Task instructions ::
**a.** Answer these questions from the Parkinson's disease introduction:
(i) What prevalence rate of Parkinson's disease is given for China?
(ii) What kind of inhibitor is atorvastatin?
(iii) Which two statins did the authors' previous studies show can reduce the inflammatory response and oxidative stress of dopaminergic neurons?
**b.** Write out word for word everything from "Keywords: Parkinson’s disease, atorvastatin, oxidative" down to "delay PD progression." in the Parkinson's disease introduction.
**c.** List every keyword given in the Parkinson's disease introduction.

Text block ::
******************************
Keywords: Parkinson’s disease, atorvastatin, oxidative stress, autophagy, NADPH oxidase 2
INTRODUCTION
Parkinson’s disease (PD) has become increasingly prevalent throughout human life, and the prevalence rate is up to 1.7% in China. [1] PD involves static tremors, stiffness, slow movements, and gait disturbances, and it is also accompanied by depression and anxiety These non-motor symptoms have a dramatic impact on the quality of life of patients. There are still no effective drugs or methods to prevent and treat PD. Therefore, it is particularly urgent to explore the mechanism of dopaminergic (DA) neuron injury and find a drug for prevention and preventive treatment that can prevent or delay PD progression.
Atorvastatin is a hydroxymethylglutaryl-coenzyme A (HMG-CoA) reductase inhibitor that can inhibit the synthesis of endogenous cholesterol and regulate blood lipids. A series of studies have confirmed that statins are effective against PD [2, 3]. Our previous studies have also shown that simvastatin and lovastatin can reduce the inflammatory response and oxidative stress of dopaminergic neurons [4–9], which can reduce the risk of PD. However, it is still unclear how atorvastatin affects PD. Extending the clinical application of atorvastatin to the field of PD is an important challenge for neuroscientists.
Pathology has shown that Lewy bodies may be the main cause of PD. The misfolding and aggregation of α-Syn promotes its extracellular secretion, and it in turn migrates to neighboring neurons and glial cells, promoting the formation of Lewy bodies and accelerating the death of dopamine neurons.
******************************
Given entries ::

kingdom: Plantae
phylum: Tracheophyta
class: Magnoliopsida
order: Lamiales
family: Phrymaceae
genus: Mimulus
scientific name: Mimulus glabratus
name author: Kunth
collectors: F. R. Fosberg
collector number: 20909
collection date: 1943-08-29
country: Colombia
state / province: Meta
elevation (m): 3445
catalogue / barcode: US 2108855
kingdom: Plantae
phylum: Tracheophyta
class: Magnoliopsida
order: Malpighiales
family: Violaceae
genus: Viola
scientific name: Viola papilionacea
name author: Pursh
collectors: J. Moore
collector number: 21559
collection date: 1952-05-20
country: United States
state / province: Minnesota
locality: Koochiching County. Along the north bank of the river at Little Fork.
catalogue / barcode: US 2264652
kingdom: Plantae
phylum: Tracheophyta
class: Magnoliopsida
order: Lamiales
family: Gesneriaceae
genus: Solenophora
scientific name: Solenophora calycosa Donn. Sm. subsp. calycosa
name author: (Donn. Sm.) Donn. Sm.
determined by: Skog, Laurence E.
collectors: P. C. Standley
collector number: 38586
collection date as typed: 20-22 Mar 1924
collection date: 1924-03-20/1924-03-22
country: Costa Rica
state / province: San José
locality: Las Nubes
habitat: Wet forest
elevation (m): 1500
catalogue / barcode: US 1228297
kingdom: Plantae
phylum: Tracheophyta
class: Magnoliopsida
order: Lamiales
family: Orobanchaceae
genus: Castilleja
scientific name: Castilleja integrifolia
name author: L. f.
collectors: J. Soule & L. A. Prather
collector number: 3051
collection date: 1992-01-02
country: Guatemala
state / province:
******************************
Solutions to the tasks ::
**a.**
(i) Up to 1.7%.
(ii) A hydroxymethylglutaryl-coenzyme A (HMG-CoA) reductase inhibitor.
(iii) Simvastatin and lovastatin.

**b.**
Keywords: Parkinson’s disease, atorvastatin, oxidative stress, autophagy, NADPH oxidase 2
INTRODUCTION
Parkinson’s disease (PD) has become increasingly prevalent throughout human life, and the prevalence rate is up to 1.7% in China. [1] PD involves static tremors, stiffness, slow movements, and gait disturbances, and it is also accompanied by depression and anxiety These non-motor symptoms have a dramatic impact on the quality of life of patients. There are still no effective drugs or methods to prevent and treat PD. Therefore, it is particularly urgent to explore the mechanism of dopaminergic (DA) neuron injury and find a drug for prevention and preventive treatment that can prevent or delay PD progression.

**c.**
Parkinson’s disease
atorvastatin
oxidative stress
autophagy
NADPH oxidase 2